Per-instance keypoint data:
____
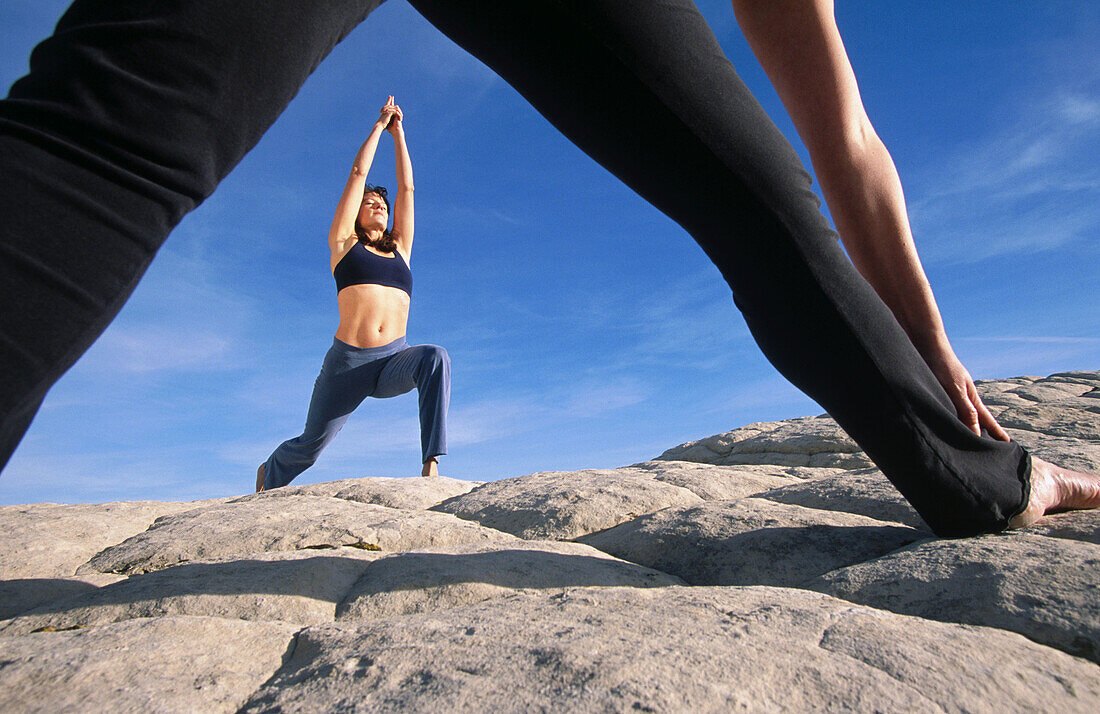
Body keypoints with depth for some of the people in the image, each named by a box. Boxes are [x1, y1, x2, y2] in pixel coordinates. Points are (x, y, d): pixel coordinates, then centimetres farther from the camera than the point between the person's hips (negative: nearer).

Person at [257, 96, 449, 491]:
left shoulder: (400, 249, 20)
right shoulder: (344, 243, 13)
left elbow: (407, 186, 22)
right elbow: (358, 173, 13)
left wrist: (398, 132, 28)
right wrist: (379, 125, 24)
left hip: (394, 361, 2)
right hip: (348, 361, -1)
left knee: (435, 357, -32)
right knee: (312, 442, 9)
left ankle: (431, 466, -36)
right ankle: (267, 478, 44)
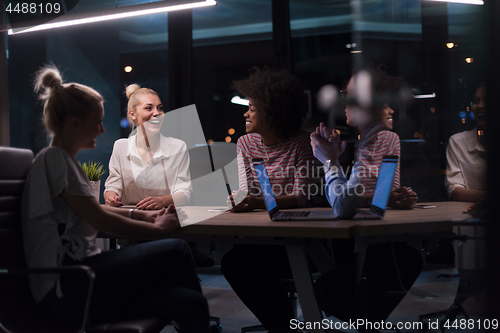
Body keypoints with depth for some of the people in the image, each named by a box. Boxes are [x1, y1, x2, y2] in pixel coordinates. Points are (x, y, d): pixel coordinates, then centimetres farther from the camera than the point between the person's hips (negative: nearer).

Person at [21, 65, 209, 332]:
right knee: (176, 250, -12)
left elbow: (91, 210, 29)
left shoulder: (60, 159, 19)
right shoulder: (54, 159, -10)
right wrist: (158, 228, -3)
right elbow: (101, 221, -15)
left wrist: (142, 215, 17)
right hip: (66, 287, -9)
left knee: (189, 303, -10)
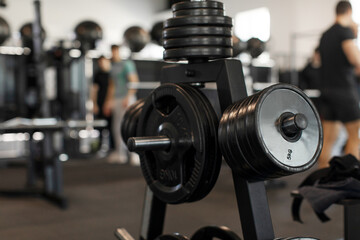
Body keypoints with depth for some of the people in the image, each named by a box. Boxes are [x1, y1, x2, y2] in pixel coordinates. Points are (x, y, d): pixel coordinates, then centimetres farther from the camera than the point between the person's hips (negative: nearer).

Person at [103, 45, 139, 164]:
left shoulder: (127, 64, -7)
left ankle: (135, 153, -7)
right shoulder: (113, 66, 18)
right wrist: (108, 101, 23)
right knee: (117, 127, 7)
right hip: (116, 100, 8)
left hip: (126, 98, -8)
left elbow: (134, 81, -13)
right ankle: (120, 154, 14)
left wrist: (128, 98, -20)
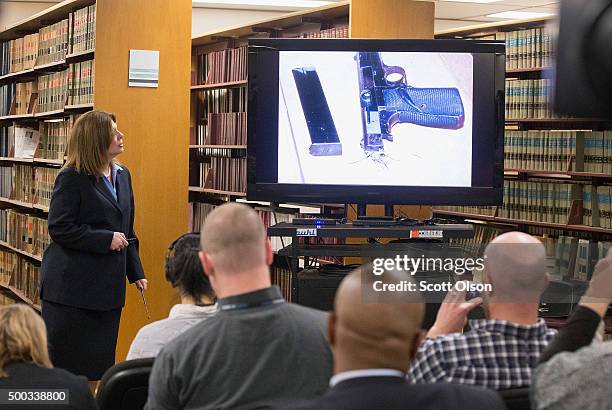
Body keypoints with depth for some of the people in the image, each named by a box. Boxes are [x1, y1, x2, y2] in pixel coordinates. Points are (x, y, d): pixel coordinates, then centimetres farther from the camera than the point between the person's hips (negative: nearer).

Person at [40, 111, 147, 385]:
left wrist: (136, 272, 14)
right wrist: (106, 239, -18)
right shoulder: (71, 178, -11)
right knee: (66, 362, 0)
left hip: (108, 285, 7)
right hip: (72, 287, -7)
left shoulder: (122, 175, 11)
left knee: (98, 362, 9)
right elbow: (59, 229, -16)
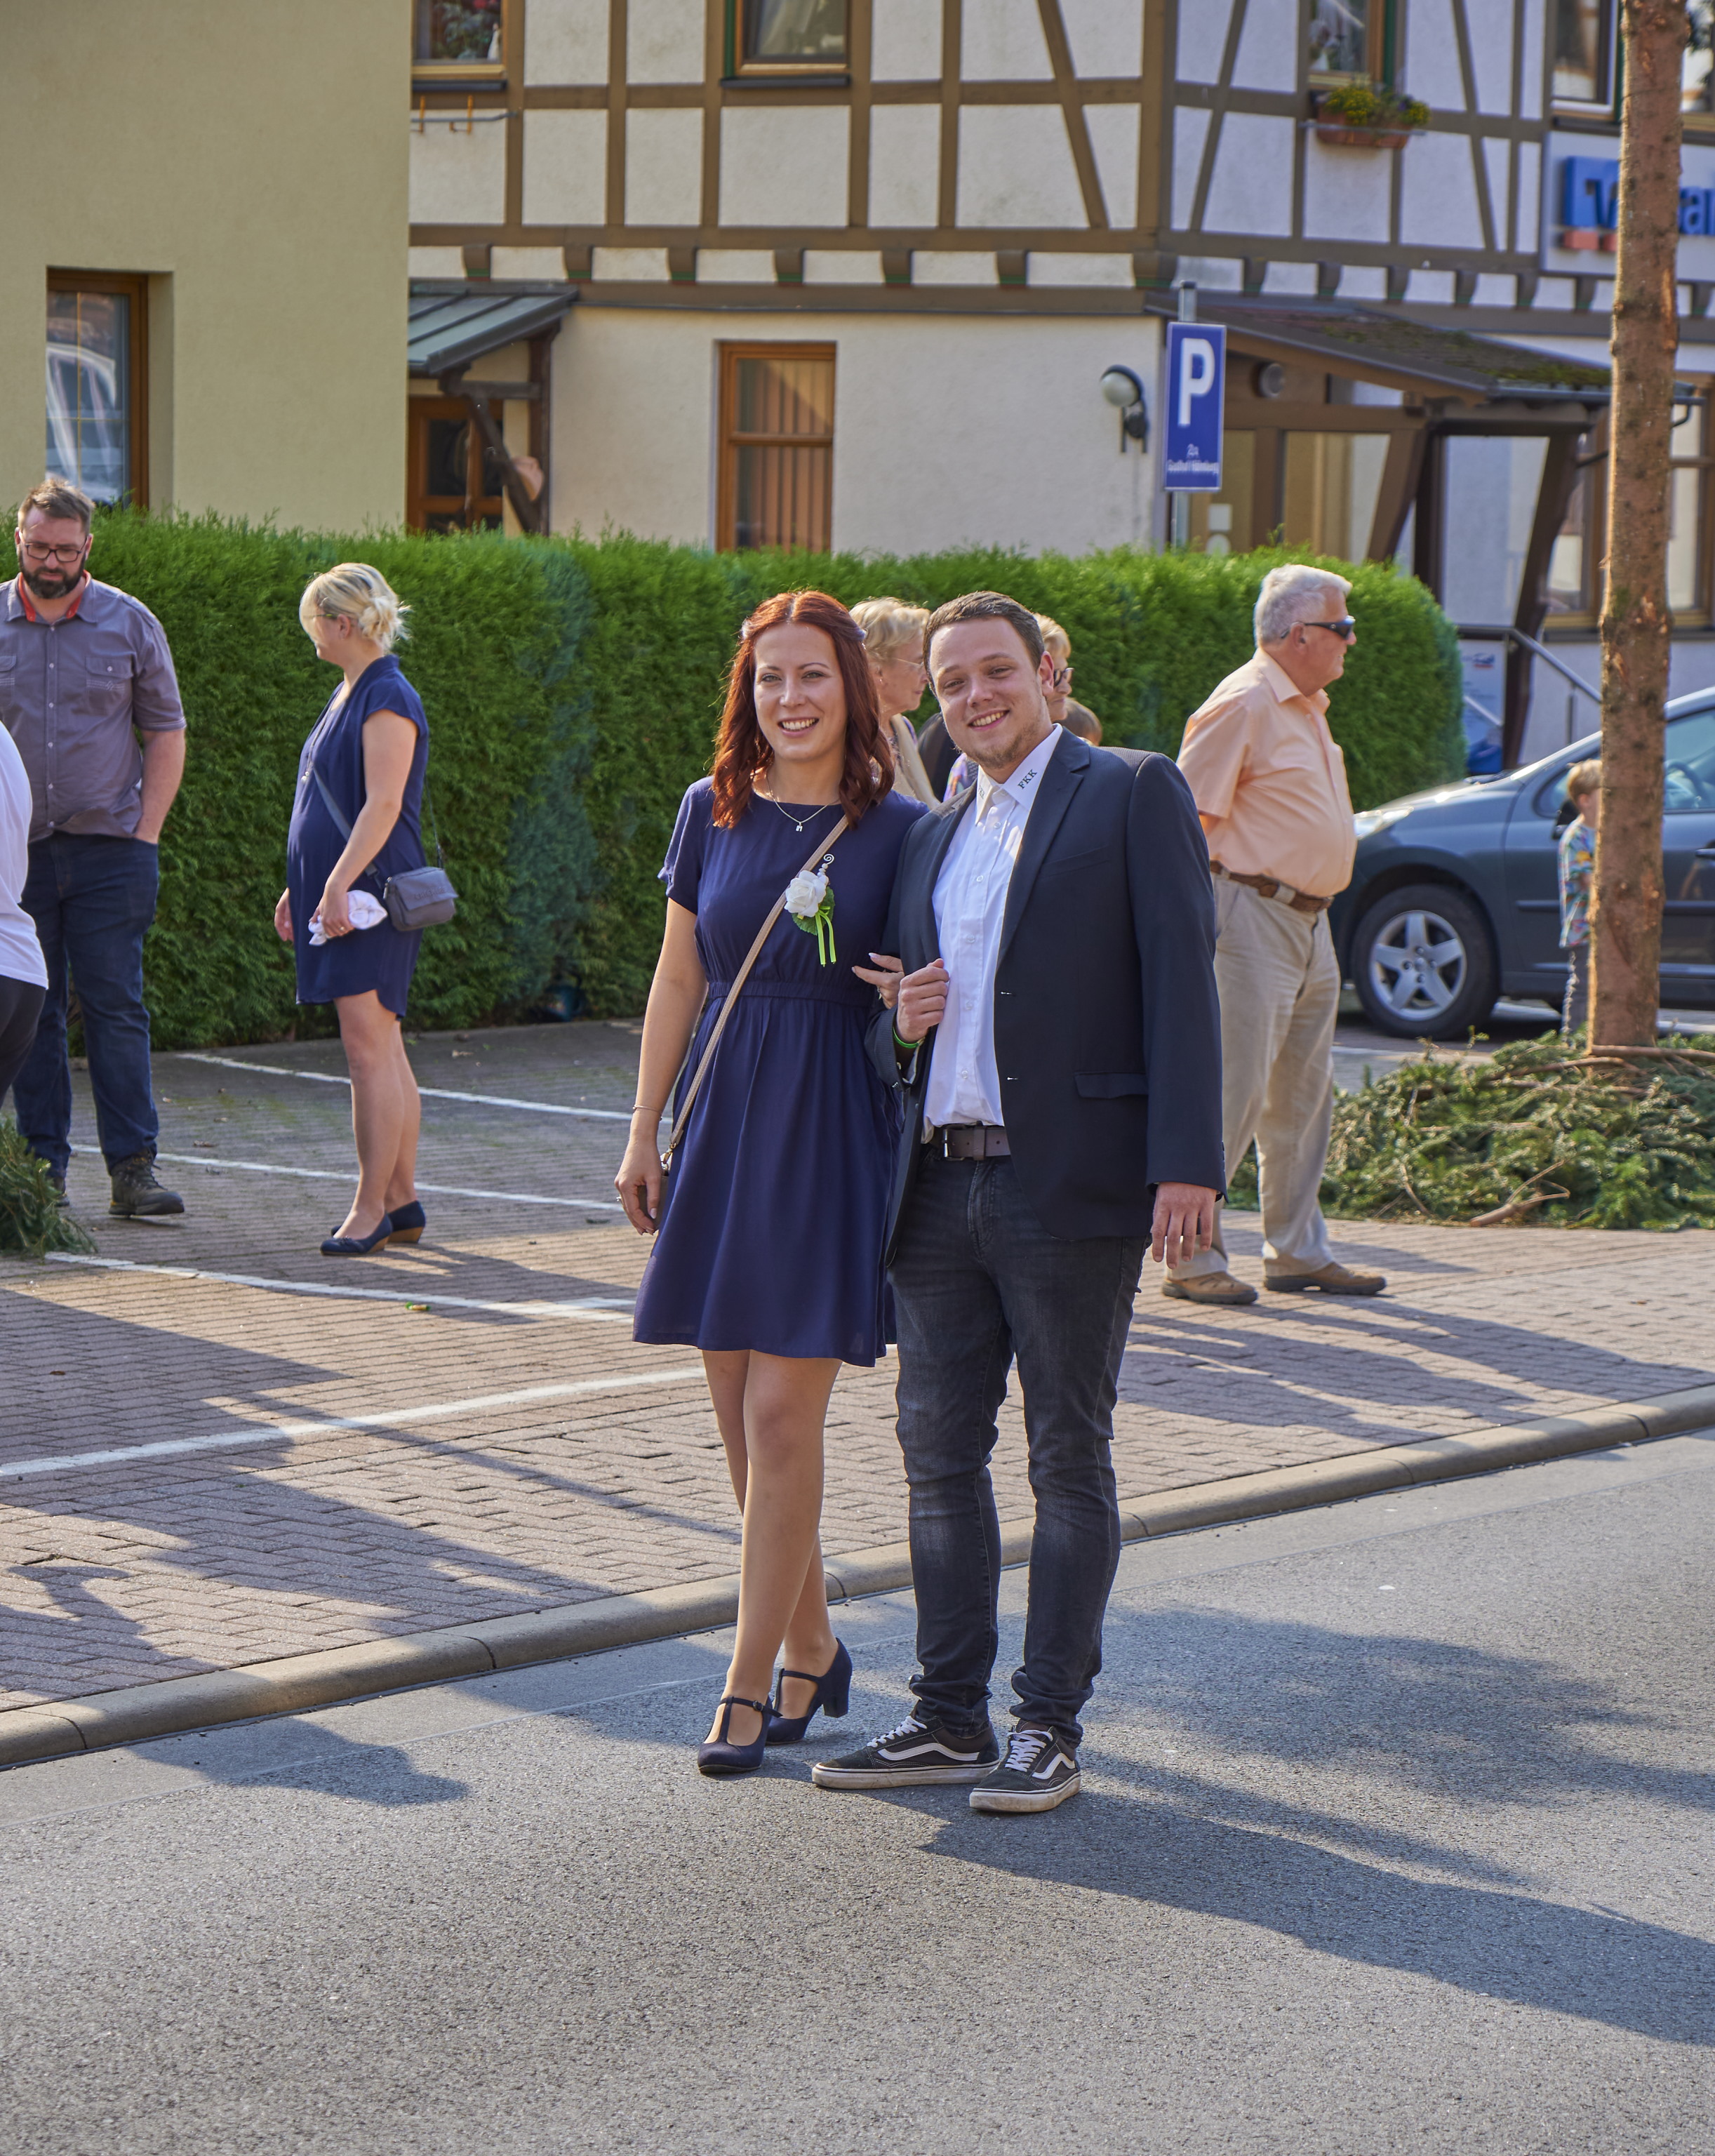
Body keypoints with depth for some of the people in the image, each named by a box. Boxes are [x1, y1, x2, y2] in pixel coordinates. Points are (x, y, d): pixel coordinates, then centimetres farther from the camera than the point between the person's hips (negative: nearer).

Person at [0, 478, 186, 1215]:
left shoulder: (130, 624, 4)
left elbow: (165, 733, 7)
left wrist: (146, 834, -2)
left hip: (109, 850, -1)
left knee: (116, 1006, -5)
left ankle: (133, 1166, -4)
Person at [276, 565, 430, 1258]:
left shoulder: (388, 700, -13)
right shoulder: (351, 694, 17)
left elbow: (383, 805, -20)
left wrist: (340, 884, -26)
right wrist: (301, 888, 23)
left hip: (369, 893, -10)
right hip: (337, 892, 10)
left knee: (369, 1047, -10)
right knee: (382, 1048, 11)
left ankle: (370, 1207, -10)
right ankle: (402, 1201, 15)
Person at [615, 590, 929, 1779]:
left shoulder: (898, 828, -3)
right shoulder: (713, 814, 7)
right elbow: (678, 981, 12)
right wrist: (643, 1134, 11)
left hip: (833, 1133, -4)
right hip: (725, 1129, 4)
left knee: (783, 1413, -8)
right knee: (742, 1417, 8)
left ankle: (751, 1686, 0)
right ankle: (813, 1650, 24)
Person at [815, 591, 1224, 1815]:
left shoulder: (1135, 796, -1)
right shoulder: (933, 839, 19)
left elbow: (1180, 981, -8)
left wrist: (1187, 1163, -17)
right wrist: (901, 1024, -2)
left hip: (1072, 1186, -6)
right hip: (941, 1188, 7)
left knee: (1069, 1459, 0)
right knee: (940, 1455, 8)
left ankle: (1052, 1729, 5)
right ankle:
____
Print every entry exactly as written, without the pictures.

Body keypoints with depth for some of the people in the image, each named by a box. Boxes are [x1, y1, x2, y2] in pixel coordinates. Points are (x, y, d): pixel coordinates, then centimetres farther from the camera than the point between the person's hips (negative: nearer).

Person at [257, 96, 449, 491]:
left shoulder: (400, 249, 20)
right shoulder: (344, 243, 13)
left elbow: (407, 186, 22)
right elbow: (358, 173, 13)
left wrist: (398, 132, 28)
right wrist: (379, 125, 24)
left hip: (394, 361, 2)
right hip: (348, 361, -1)
left knee: (435, 357, -32)
right knee: (312, 442, 9)
left ankle: (431, 466, -36)
right ankle: (267, 478, 44)
Body keypoints with depth for some of the people in the image, each named by a box. Boxes are [x1, y1, x2, y2] in pixel coordinates. Points are (x, y, d): pixel coordinates, then centimetres farther from the camera than the point between the person's hips (negative: nearer).

Person at [21, 65, 209, 332]:
right knee: (176, 250, -12)
left elbow: (91, 210, 29)
left shoulder: (60, 159, 19)
right shoulder: (54, 159, -10)
right wrist: (158, 228, -3)
right elbow: (101, 221, -15)
left wrist: (142, 215, 17)
right hip: (66, 287, -9)
left knee: (189, 303, -10)
Body keypoints with depth for some of the people in the image, each named by a box. Boxes are [x1, y1, x2, y2] in pixel coordinates. Points are (x, y, d): pixel coordinates, then centimetres farther from the camera than the point between the person's hips (negative: nearer).

Person at [103, 45, 139, 164]:
left shoulder: (127, 64, -7)
left ankle: (135, 153, -7)
right shoulder: (113, 66, 18)
right wrist: (108, 101, 23)
right knee: (117, 127, 7)
right hip: (116, 100, 8)
left hip: (126, 98, -8)
left elbow: (134, 81, -13)
right ankle: (120, 154, 14)
left wrist: (128, 98, -20)
Body keypoints with depth for some of the people in the image, each named by a box. Boxes are [x1, y1, x2, y2] in pixel coordinates. Points are (x, y, d): pixel coordinates, then centimetres farther from the camera than the point between the person's hips (negative: nearer).

Person at [40, 111, 147, 385]:
left wrist: (136, 272, 14)
right wrist: (106, 239, -18)
right shoulder: (71, 178, -11)
right knee: (66, 362, 0)
left hip: (108, 285, 7)
right hip: (72, 287, -7)
left shoulder: (122, 175, 11)
left knee: (98, 362, 9)
right elbow: (59, 229, -16)
Body keypoints with depth for some of the people in the image, each named by a box. Boxes are [x1, y1, x2, y2] in pixel coordinates. Points are (x, y, d): pixel coordinates, then centimetres farther from the camera than the point between the person's hips (negative: nearer).

Person at [0, 478, 186, 1215]:
left shoulder: (130, 624, 4)
left elbow: (165, 733, 7)
left wrist: (146, 834, -2)
left hip: (109, 850, -1)
left knee: (116, 1006, -5)
left ankle: (133, 1166, -4)
Person at [276, 565, 430, 1258]:
left shoulder: (388, 700, -13)
right shoulder: (351, 694, 17)
left elbow: (383, 805, -20)
left wrist: (340, 884, -26)
right wrist: (301, 888, 23)
left hip: (369, 893, -10)
right hip: (337, 892, 10)
left knee: (369, 1047, -10)
right knee: (382, 1048, 11)
left ankle: (370, 1207, -10)
right ankle: (402, 1201, 15)
Person at [615, 590, 929, 1779]:
left shoulder: (898, 828, -3)
right shoulder: (713, 814, 7)
right elbow: (678, 981, 12)
right wrist: (643, 1134, 11)
left hip: (833, 1133, -4)
right hip: (725, 1129, 4)
left knee: (783, 1413, -8)
right knee: (742, 1417, 8)
left ankle: (751, 1686, 0)
right ankle: (813, 1650, 24)
Person at [815, 591, 1224, 1815]:
left shoulder: (1135, 796, -1)
right shoulder: (933, 839, 19)
left elbow: (1180, 981, -8)
left wrist: (1187, 1163, -17)
right wrist: (901, 1024, -2)
left hip: (1072, 1186, -6)
right hip: (941, 1188, 7)
left knee: (1069, 1459, 0)
right knee: (940, 1455, 8)
left ankle: (1052, 1729, 5)
right ankle:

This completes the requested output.